Your objective - Everything in the data that follows should be given again verbatim, except the images.

The data -
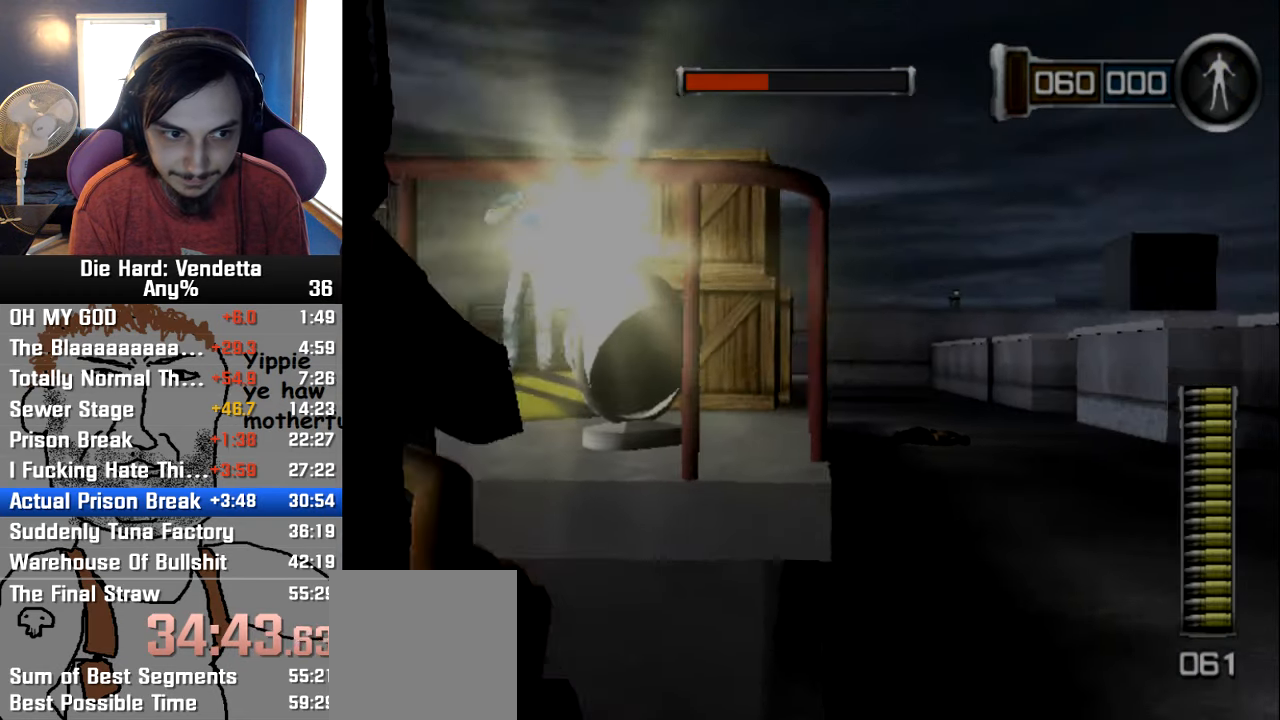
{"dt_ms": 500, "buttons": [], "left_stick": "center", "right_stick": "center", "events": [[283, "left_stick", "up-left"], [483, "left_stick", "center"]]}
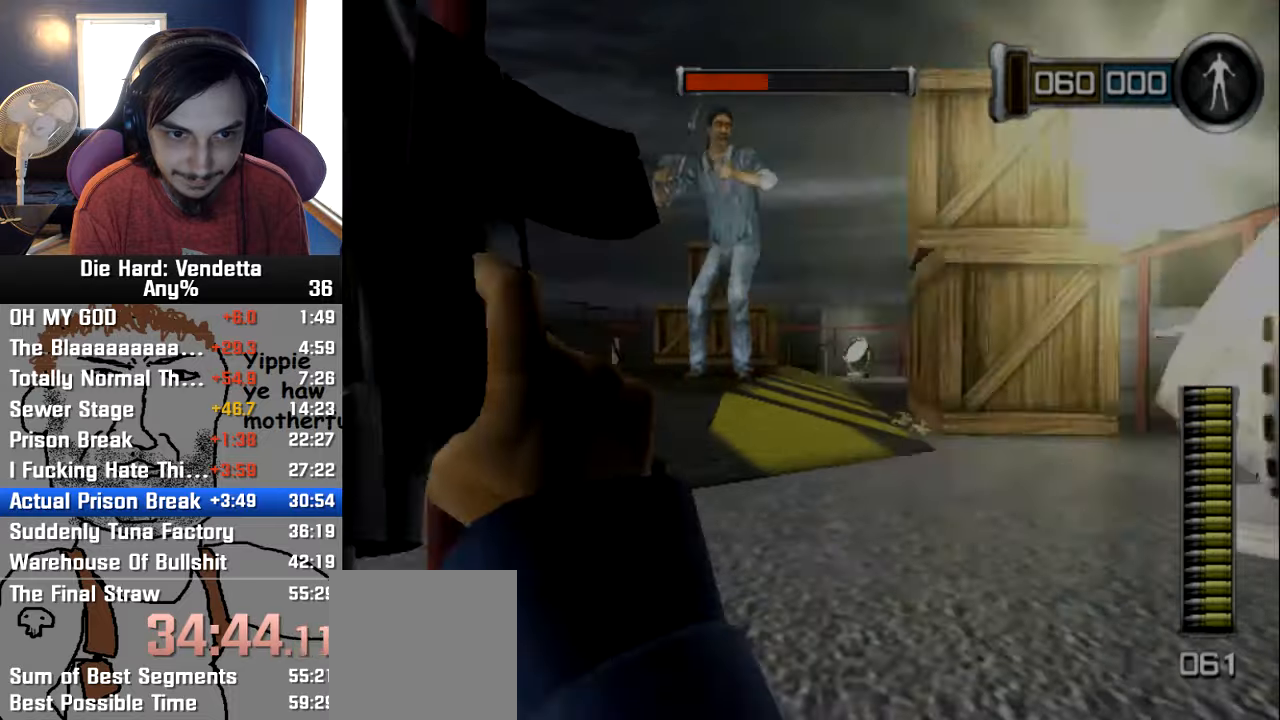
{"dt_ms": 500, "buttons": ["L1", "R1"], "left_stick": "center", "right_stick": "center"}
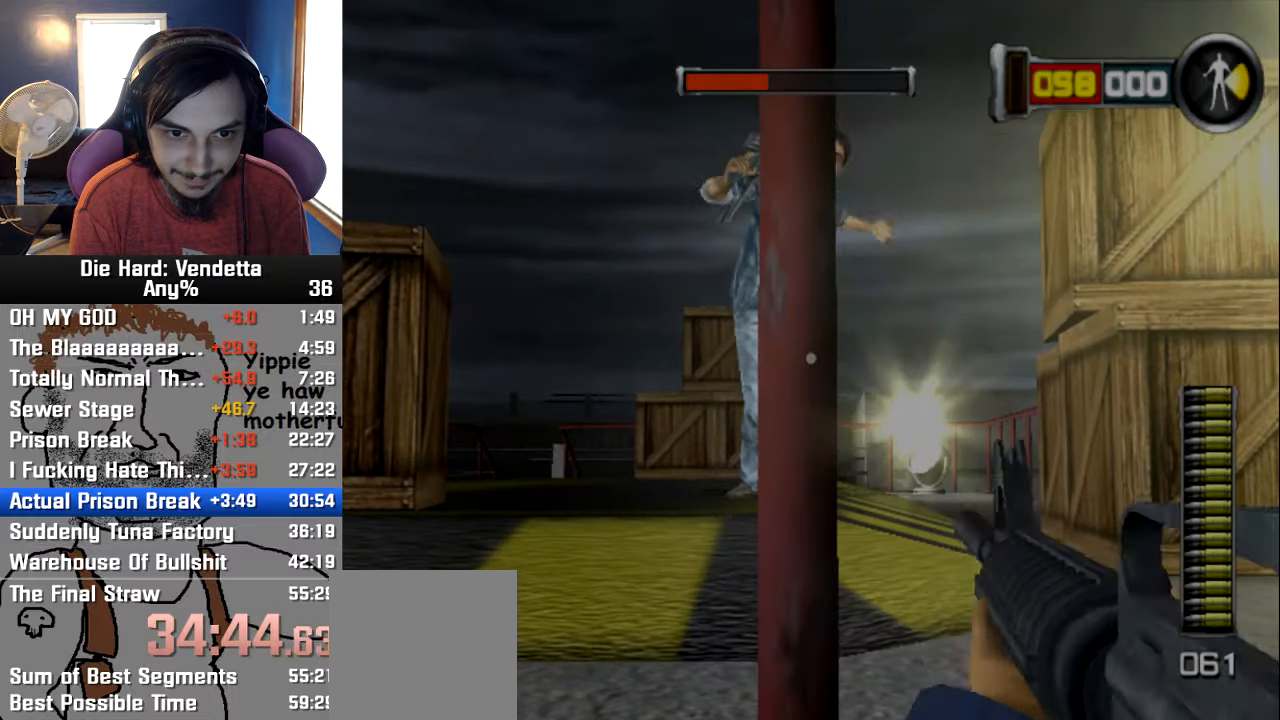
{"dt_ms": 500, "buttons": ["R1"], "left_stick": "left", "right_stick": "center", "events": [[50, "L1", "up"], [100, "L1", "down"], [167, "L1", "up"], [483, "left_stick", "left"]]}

Answer to this problem -
{"dt_ms": 500, "buttons": [], "left_stick": "center", "right_stick": "center", "events": [[283, "left_stick", "up-left"], [483, "left_stick", "center"]]}
{"dt_ms": 500, "buttons": ["L1", "R1"], "left_stick": "center", "right_stick": "center"}
{"dt_ms": 500, "buttons": ["R1"], "left_stick": "left", "right_stick": "center", "events": [[50, "L1", "up"], [100, "L1", "down"], [167, "L1", "up"], [483, "left_stick", "left"]]}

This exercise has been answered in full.